BIPOC communities across the globe face environmental racism on a daily basis, and this happens to be a cause that's near and dear to the singer's heart. Keep reading for more about SZA's ongoing fight against environmental racism, and how it's expected to make a difference in several neighborhoods nationwide.
SZA is teaming up with American Forests to create green spaces in BIPOC neighborhoods.
On Wednesday, Feb. 17, SZA officially joined the fight for intersectional climate justice alongside bottled tea company, TAZO, and nonprofit environmental organization, American Forests, to launch a new initiative called TAZO Tree Corps.
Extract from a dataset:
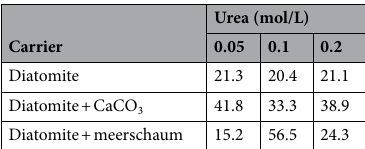
Table 3. Particle size of nano-TiO 2 (nm). TiOSO 4 : 0.01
According to the press release, it will assign a local, group of paid people to plant trees and maintain green spaces in marginalized and BIPOC communities worldwide, in an effort to curb climate change and achieve climate justice.
The local hires will be employed by the Davey Tree Expert Company, and they will be trained in tree planting, climate change, and in garden maintenance in five neighborhoods across the nation, including: Minneapolis, Minn., Detroit, Mich., San Francisco, Calif.; Richmond, Va.; and the Bronx, N.Y. These neighborhoods are mainly inhabited by BIPOC communities, and have historically been overlooked when green spaces were implemented in the surrounding cities.
If u know me u know sustainability n climate justice MATTERS. Today I’m launching the #TAZOTreeCorps w @TAZO + @AmericanForests to plant trees in BIPOC communities hit hardest by climate change . Apply by 3/12 at https://t.co/7xR75PB3Q6 - let’s get more 🌲🌲🌲 in our cities !!🙏🏾 pic.twitter.com/qPklkwnm29— SZA (@sza) February 17, 2021
Why is having green spaces in these neighborhoods particularly important?
Although having more trees in the area won't fix race-related issues that BIPOC neighborhoods regularly face, it's been said that having more biodiversity has been proven to make a space more inhabitable, as it attracts wildlife and — in turn — boosts the health and morale of residents. Having more trees could also clean the air and potentially absorb some of the carbon dioxide in the air, as many of these communities are unfairly situated next to factories, highways, and other hubs for air pollution.
"Across the country, BIPOC communities are facing the worst effects of climate change because they live in neighborhoods that are disproportionately burdened with more pollutants and fewer trees," SZA said in the official press release.
"Planting trees can help improve everything – from air quality to economic opportunity to mental health – and everybody deserves these benefits. I'm proud to partner with TAZO and American Forests to stand up for environmental justice and start making an impact in neighborhoods that need it the most," she continued.
SZA has been advocating for environmental causes for a while.
SZA is no stranger to speaking up against environmental injustices — she tweets about global warming frequently, joking that "she wants to have the luxury of only complaining about climate change." She also spoke to Billboard about how she witnesses climate injustices on a daily basis.
"I've lived in Carson, Calif. with TDE for like four years — maybe five — but when you drive through Torrance, that's all South Bay. So you're heading to Long Beach and all you see is factory, factory, factory. All the trees on those streets are dead. But these are all Black and Brown areas. And I'm not from Los Angeles — so for me to move to this place, I felt like, 'This is weird. All these trees are dead,'" she told Billboard.
We're thrilled SZA is joining the fight against climate change, while advocating for environmental equality — needless to say, we have "Love Galore" for our eco queen.